Local vendors hope at-school farmers’ market encourages healthy choices
Kaitlin Vitt, NEWS EDITOR

Angele Gauthier, a nursing student, bought a bag of quinoa from Percy Phillips at Red River College’s farmers market Sept. 9. THE PROJECTOR/ Kaitlin Vitt
Local producers and consumers showed two-way support at Red River College’s first farmers market.
Angele Gauthier, a third-year nursing student at RRC, stopped at the market inside Notre Dame Campus between classes Sept. 9. She said she wanted to buy healthy food, bringing home a bag of quinoa grown in Portage la Prairie.
“I wanted to support Manitoba,” Gauthier said. “You want to support the local guys here and buy as local as possible.”
There were six vendors at the market, selling items including hair and face products, baking and produce.
Britt Embry, from the small-scale farm Hearts & Roots near Elie, Man., sold produce at the market.
“We want to try and get fresh vegetables to students instead of (them) feeling like they need to support us,” Embry said.
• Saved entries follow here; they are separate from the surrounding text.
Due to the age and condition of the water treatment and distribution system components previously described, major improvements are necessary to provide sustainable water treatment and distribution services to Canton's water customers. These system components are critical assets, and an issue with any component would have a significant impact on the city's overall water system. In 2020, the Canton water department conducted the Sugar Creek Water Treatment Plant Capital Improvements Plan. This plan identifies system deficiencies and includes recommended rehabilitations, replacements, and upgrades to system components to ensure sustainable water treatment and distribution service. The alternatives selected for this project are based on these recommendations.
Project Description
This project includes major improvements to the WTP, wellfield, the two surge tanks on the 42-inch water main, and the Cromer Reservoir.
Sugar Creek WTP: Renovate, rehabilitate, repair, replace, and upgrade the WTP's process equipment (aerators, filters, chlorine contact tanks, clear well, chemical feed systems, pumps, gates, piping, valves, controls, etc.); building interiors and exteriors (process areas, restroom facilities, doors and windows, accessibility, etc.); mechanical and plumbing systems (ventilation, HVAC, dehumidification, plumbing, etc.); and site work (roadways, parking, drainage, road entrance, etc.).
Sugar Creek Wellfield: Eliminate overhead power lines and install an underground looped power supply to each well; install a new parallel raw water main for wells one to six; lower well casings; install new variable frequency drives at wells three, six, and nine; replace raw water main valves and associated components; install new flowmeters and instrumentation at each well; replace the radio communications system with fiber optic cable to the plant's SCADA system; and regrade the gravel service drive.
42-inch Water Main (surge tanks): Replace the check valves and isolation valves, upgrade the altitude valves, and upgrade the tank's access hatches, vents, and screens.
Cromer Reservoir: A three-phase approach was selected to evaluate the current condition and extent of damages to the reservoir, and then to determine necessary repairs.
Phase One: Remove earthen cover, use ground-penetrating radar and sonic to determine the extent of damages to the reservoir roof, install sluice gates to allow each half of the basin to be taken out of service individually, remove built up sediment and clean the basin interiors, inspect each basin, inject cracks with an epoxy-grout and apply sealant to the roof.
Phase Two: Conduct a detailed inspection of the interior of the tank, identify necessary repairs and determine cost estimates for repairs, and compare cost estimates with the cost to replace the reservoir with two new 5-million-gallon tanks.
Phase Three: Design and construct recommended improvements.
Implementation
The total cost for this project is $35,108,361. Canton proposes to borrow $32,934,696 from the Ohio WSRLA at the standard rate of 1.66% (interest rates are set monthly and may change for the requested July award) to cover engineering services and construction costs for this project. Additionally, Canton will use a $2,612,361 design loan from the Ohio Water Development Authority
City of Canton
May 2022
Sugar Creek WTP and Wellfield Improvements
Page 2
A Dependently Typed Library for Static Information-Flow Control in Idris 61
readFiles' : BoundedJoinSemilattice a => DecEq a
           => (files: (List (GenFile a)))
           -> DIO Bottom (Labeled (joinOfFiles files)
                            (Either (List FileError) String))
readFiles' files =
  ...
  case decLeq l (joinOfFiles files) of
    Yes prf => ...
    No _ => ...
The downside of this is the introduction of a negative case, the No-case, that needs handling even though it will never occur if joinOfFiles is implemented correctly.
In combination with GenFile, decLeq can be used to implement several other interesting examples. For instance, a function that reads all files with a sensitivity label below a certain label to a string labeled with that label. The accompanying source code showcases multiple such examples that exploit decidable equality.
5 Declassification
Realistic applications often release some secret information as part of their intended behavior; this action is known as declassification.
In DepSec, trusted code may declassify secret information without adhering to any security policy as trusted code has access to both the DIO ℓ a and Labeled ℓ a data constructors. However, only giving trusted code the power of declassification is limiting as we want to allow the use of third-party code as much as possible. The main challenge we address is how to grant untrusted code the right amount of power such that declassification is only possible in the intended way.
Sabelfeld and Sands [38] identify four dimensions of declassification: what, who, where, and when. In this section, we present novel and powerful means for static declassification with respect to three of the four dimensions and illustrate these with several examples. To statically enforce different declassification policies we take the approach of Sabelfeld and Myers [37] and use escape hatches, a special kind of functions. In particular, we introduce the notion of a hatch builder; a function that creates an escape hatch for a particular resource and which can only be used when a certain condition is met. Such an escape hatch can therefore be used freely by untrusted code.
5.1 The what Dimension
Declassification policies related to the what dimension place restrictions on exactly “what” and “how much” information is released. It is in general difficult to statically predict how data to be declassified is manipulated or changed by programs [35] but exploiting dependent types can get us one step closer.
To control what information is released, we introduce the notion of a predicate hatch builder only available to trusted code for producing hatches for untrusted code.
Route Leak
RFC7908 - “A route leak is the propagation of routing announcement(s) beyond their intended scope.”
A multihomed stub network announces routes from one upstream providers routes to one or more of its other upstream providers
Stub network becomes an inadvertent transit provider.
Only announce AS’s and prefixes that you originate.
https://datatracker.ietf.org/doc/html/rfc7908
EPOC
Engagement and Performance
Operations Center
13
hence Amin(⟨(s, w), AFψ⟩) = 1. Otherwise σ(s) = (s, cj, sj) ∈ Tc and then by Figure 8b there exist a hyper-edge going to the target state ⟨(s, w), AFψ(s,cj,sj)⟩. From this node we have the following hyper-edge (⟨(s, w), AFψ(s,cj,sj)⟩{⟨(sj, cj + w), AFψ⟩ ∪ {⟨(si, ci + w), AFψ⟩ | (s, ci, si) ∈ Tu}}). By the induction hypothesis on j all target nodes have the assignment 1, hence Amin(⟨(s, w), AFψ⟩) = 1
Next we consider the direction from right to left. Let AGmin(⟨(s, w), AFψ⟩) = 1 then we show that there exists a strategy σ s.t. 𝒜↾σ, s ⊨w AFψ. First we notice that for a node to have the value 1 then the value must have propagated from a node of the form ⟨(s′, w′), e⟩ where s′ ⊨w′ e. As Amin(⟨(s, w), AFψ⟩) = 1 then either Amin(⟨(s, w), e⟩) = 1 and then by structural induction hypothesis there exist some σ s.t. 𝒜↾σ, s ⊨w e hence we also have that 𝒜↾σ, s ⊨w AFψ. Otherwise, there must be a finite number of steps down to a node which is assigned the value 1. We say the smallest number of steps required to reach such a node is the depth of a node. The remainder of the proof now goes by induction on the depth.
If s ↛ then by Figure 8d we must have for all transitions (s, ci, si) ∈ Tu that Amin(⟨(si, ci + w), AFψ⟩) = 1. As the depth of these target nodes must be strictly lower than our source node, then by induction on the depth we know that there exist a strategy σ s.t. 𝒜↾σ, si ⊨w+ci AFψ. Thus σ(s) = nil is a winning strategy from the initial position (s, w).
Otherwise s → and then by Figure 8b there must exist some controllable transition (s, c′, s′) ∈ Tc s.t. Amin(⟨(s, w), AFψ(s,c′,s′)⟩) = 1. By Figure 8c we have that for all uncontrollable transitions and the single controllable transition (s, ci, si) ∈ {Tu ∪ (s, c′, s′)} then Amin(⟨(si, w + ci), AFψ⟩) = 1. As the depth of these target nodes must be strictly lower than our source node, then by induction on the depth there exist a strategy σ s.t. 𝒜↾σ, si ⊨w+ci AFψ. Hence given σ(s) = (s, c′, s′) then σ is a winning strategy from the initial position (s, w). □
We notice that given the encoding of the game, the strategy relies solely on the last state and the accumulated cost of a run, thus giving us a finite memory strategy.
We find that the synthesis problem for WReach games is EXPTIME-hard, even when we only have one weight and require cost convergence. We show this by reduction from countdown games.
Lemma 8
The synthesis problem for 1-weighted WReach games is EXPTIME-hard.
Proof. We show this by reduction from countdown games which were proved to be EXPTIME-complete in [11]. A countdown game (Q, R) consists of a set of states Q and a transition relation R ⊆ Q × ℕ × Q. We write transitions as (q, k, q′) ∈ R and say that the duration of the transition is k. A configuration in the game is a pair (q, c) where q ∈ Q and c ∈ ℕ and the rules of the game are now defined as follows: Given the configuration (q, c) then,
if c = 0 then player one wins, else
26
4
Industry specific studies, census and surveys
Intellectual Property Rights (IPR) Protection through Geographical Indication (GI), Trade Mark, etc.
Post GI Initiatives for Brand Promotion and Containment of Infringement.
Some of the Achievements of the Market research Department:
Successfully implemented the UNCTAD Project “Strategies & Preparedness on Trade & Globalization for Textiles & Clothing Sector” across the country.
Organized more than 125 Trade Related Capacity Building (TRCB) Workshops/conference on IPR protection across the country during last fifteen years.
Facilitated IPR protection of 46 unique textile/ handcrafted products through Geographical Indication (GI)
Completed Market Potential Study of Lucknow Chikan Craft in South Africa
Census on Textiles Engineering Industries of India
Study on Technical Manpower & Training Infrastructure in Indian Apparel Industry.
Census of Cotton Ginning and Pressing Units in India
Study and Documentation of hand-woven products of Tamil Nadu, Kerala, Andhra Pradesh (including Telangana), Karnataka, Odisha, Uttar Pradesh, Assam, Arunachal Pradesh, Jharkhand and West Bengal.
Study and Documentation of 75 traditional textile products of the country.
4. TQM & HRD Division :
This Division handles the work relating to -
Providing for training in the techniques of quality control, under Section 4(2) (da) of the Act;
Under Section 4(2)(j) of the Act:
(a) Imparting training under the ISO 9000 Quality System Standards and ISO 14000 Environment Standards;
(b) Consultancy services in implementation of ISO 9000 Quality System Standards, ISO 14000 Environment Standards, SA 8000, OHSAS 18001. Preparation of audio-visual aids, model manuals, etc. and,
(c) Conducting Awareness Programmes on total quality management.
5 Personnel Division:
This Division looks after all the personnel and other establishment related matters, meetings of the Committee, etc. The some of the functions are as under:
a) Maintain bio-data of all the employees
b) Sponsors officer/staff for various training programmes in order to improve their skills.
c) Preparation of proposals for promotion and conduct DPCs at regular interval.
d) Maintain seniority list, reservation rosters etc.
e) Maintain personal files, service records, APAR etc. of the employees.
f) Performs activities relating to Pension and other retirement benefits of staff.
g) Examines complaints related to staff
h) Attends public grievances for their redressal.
Percy Phillips, from Prairie Quinoa, grows quinoa in Portage la Prairie. Last year he had his first commercial crop, after five years of working to find a variety of the grain that grows in Manitoba.
Manitobans can grow a range of crops, including cauliflower, broccoli, chalets, beets and now quinoa, he explained.
“Manitoba is more innovative in agriculture than people understand,” Phillips said, pointing to Embry’s produce stand. “Buying local is a choice people have to support innovative, hardworking people, like her.
“If you just want to buy something wrapped in cellophane or whatnot and leave, and you just want the lowest price no matter what, that’s your business,” he said. “Everybody has a choice.”
The bees on the rooftop of the Paterson GlobalFoods Institute building this summer inspired the farmers market, said Sara MacArthur, the organizer of the market and RRC’s manager of sustainability.
“At the end of the summer, we were left with 75 kilograms of honey that our bees produced, so we thought about what we could do with all this honey,” MacArthur said. “We thought that (a farmers market) would be a great way to showcase honey and to connect students and staff with sustainable issues on campus.”
People who visit a market can meet the producers, better understanding where food comes from, she added.
“We feel at the college like we have a responsibility to educate and inform our students about sustainability practices and to take a leadership role in that.”
MacArthur said she hopes to have another market at the college, though it likely won’t be until next summer.